Le Tessin a connu un boom touristique impressionnant pendant la pandémie. En 2021, le nombre de nuitées dans les hôtels du canton a connu une hausse de plus de 50% par rapport à l'année précédente. Avec près de trois millions de nuitées, les niveaux pré-Covid ont été largement dépassés.
Cette explosion du nombre de nuitées s'explique surtout par un afflux de touristes suisses. Habitués des lieux, les hôtes alémaniques ont été rejoints par une nouvelle clientèle - beaucoup de Romands et des jeunes - empêchée de se rendre à l'étranger en raison des restrictions sanitaires.

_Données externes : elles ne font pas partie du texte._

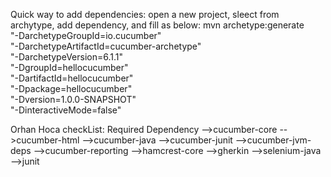 Quick way to add dependencies:
open a new project, sleect from archytype, add dependency, and fill as below:
mvn archetype:generate                      \
   "-DarchetypeGroupId=io.cucumber"           \
   "-DarchetypeArtifactId=cucumber-archetype" \
   "-DarchetypeVersion=6.1.1"               \
   "-DgroupId=hellocucumber"                  \
   "-DartifactId=hellocucumber"               \
   "-Dpackage=hellocucumber"                  \
   "-Dversion=1.0.0-SNAPSHOT"                 \
   "-DinteractiveMode=false"
   
   Orhan Hoca checkList:
   Required Dependency
   -->cucumber-core
   -->cucumber-html
   -->cucumber-java
   -->cucumber-junit
   -->cucumber-jvm-deps
   -->cucumber-reporting
   -->hamcrest-core
   -->gherkin
   -->selenium-java
   -->junit
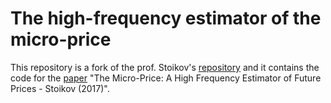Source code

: # The high-frequency estimator of the micro-price

This repository is a fork of the prof. Stoikov's [repository](https://github.com/sstoikov/microprice) and it contains the code for the [paper](https://github.com/JurajZelman/microprice/blob/master/papers/The%20Micro-Price%20-%20A%20High%20Frequency%20Estimator%20of%20Future%20Prices%20-%20Stoikov%20(2017).pdf) "The Micro-Price: A High Frequency Estimator of Future Prices - Stoikov (2017)".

Mais depuis la réouverture quasi complète des frontières ce printemps, le nombre de nuitées repart à la baisse. Pour cet été, la chute devrait être de 25% par rapport à 2021, selon les projections de l'institut BAK Economics. Le tourisme tessinois est en pleine mutation et les acteurs réfléchissent à de nouvelles offres.

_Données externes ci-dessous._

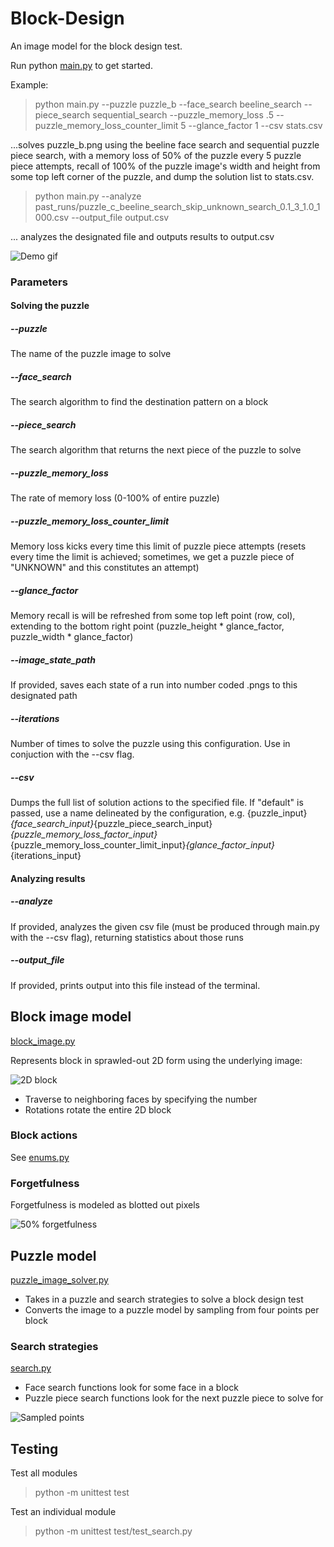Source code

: # Block-Design

An image model for the block design test.

Run python [main.py](https://github.com/v-y-l/Block-Design/blob/main/src/main.py) to get started.

Example:

> python main.py --puzzle puzzle_b --face_search beeline_search --piece_search sequential_search
> --puzzle_memory_loss .5 --puzzle_memory_loss_counter_limit 5 --glance_factor 1 --csv stats.csv

...solves puzzle_b.png using the beeline face search and sequential puzzle piece search, with a memory loss of 50% of the puzzle every 5 puzzle piece attempts, recall of 100% of the puzzle image's width and height from some top left corner of the puzzle, and dump the solution list to stats.csv.

> python main.py --analyze past_runs/puzzle_c_beeline_search_skip_unknown_search_0.1_3_1.0_1000.csv --output_file output.csv

... analyzes the designated file and outputs results to output.csv

![Demo gif](https://github.com/v-y-l/Block-Design/blob/main/assets/cli_demo.gif)

### Parameters

#### Solving the puzzle

##### --puzzle
The name of the puzzle image to solve

##### --face_search
The search algorithm to find the destination pattern on a block

##### --piece_search
The search algorithm that returns the next piece of the puzzle to solve

##### --puzzle_memory_loss
The rate of memory loss (0-100% of entire puzzle)

##### --puzzle_memory_loss_counter_limit
Memory loss kicks every time this limit of puzzle piece attempts (resets every time the limit is achieved; sometimes, we get a puzzle piece of "UNKNOWN" and this constitutes an attempt)

##### --glance_factor
Memory recall is will be refreshed from some top left point (row, col), extending to the bottom right point (puzzle_height * glance_factor, puzzle_width * glance_factor)

##### --image_state_path
If provided, saves each state of a run into number coded .pngs to this designated path

##### --iterations
Number of times to solve the puzzle using this configuration. Use in conjuction with the --csv flag.

##### --csv
Dumps the full list of solution actions to the specified file. If "default" is passed, use a name delineated by the configuration, e.g. {puzzle_input}_{face_search_input}_{puzzle_piece_search_input}_{puzzle_memory_loss_factor_input}_{puzzle_memory_loss_counter_limit_input}_{glance_factor_input}_{iterations_input}

#### Analyzing results

##### --analyze
If provided, analyzes the given csv file (must be produced through main.py with the --csv flag), returning statistics about those runs

##### --output_file
If provided, prints output into this file instead of the terminal.

## Block image model

[block_image.py](https://github.com/v-y-l/Block-Design/blob/main/src/block_image.py)

Represents block in sprawled-out 2D form using the underlying image:

![2D block](https://github.com/v-y-l/Block-Design/blob/main/assets/labeled_block.png)

* Traverse to neighboring faces by specifying the number
* Rotations rotate the entire 2D block

### Block actions

See [enums.py](https://github.com/v-y-l/Block-Design/blob/main/src/utils/enums.py#L25)

### Forgetfulness

Forgetfulness is modeled as blotted out pixels

![50% forgetfulness](https://github.com/v-y-l/Block-Design/blob/main/assets/50_percent_forgotten_puzzle.png)

## Puzzle model

[puzzle_image_solver.py](https://github.com/v-y-l/Block-Design/blob/main/src/puzzle_image_solver.py)

* Takes in a puzzle and search strategies to solve a block design test
* Converts the image to a puzzle model by sampling from four points per block

### Search strategies

[search.py](https://github.com/v-y-l/Block-Design/blob/main/src/search.py)

* Face search functions look for some face in a block
* Puzzle piece search functions look for the next puzzle piece to solve for

![Sampled points](https://github.com/v-y-l/Block-Design/blob/main/assets/puzzle_image_marks.png)

## Testing

Test all modules
> python -m unittest test

Test an individual module
> python -m unittest test/test_search.py
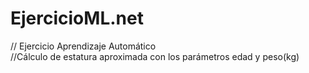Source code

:# EjercicioML.net
// Ejercicio Aprendizaje Automático           
//Cálculo de estatura aproximada con los parámetros edad y peso(kg)
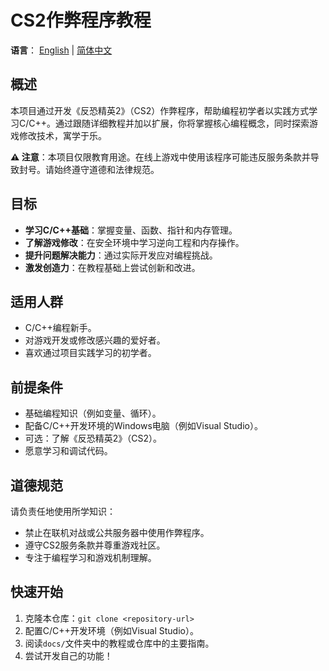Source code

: # CS2作弊程序教程

**语言**： [English](README.md) | [简体中文](#)

## 概述
本项目通过开发《反恐精英2》（CS2）作弊程序，帮助编程初学者以实践方式学习C/C++。通过跟随详细教程并加以扩展，你将掌握核心编程概念，同时探索游戏修改技术，寓学于乐。

**⚠️ 注意**：本项目仅限教育用途。在线上游戏中使用该程序可能违反服务条款并导致封号。请始终遵守道德和法律规范。

## 目标
- **学习C/C++基础**：掌握变量、函数、指针和内存管理。
- **了解游戏修改**：在安全环境中学习逆向工程和内存操作。
- **提升问题解决能力**：通过实际开发应对编程挑战。
- **激发创造力**：在教程基础上尝试创新和改进。

## 适用人群
- C/C++编程新手。
- 对游戏开发或修改感兴趣的爱好者。
- 喜欢通过项目实践学习的初学者。

## 前提条件
- 基础编程知识（例如变量、循环）。
- 配备C/C++开发环境的Windows电脑（例如Visual Studio）。
- 可选：了解《反恐精英2》（CS2）。
- 愿意学习和调试代码。

## 道德规范
请负责任地使用所学知识：
- 禁止在联机对战或公共服务器中使用作弊程序。
- 遵守CS2服务条款并尊重游戏社区。
- 专注于编程学习和游戏机制理解。

## 快速开始
1. 克隆本仓库：`git clone <repository-url>`
2. 配置C/C++开发环境（例如Visual Studio）。
3. 阅读`docs/`文件夹中的教程或仓库中的主要指南。
4. 尝试开发自己的功能！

Dans le Val Verzasca, le revers de la médaille
A Ascona, fleuron du tourisme tessinois au bord du lac Majeur, les hôtels n'affichent plus complets. Des commerçants regrettent le boom de l'an passé, à l'instar d'Elisena Candeloro. Cette gérante de bar estime que le secteur doit se réinventer: "Il faut proposer quelque chose de nouveau, sinon les gens s'ennuient. Si on offre plus d'événements pour les jeunes, les touristes suisses vont sûrement revenir."
Dans le Val Verzasca, le boom touristique a débuté avant le Covid. Mais pendant la pandémie, cet endroit, surnommé "les Maldives du Tessin", a été véritablement pris d'assaut. Ce succès provoque aussi des nuisances, notamment en termes de trafic le long des petites routes sinueuses de la vallée.
Pour les autorités communales, la situation est devenue intolérable. Elles ont interpellé le canton pour freiner le flot de voitures. La piste d'une vignette est, par exemple, évoquée. Plus généralement, le syndic Ivo Bordoli déplore un tourisme de passage "qui ne laisse rien". "Nous aurions besoin de touristes qui consomment dans les restaurants ou qui passent quelques nuits ici", relève-t-il.
La détox numérique, nouvelle offre de niche
Pour diversifier son secteur touristique, le Tessin se profile aussi avec de nouvelles offres de niche comme la détox numérique. Dans le Val Bavona, dans l'ouest du canton, on remonte 500 ans en arrière: un paysage de granit, des hameaux typiques, pas d'électricité. Devenue un gigantesque musée à ciel ouvert, cette vallée alpine attire des touristes à la recherche d'un monde perdu.
Cette stratégie ne fait pas l'unanimité parmi les habitants du Val Bavona. Ecrivain et restaurateur à Foroglio, Martino Giovanettina plaide pour un développement de l'offre touristique. "Quand on plonge dans le passé, c'est aussi dangereux", estime-t-il. "Ce danger de la muséification, à long terme, ça signifie la mort de la montagne."
Entre choyer les habitués, fidéliser les touristes venus grâce à la pandémie et cibler de nouveaux clients, le Tessin cherche le bon accord.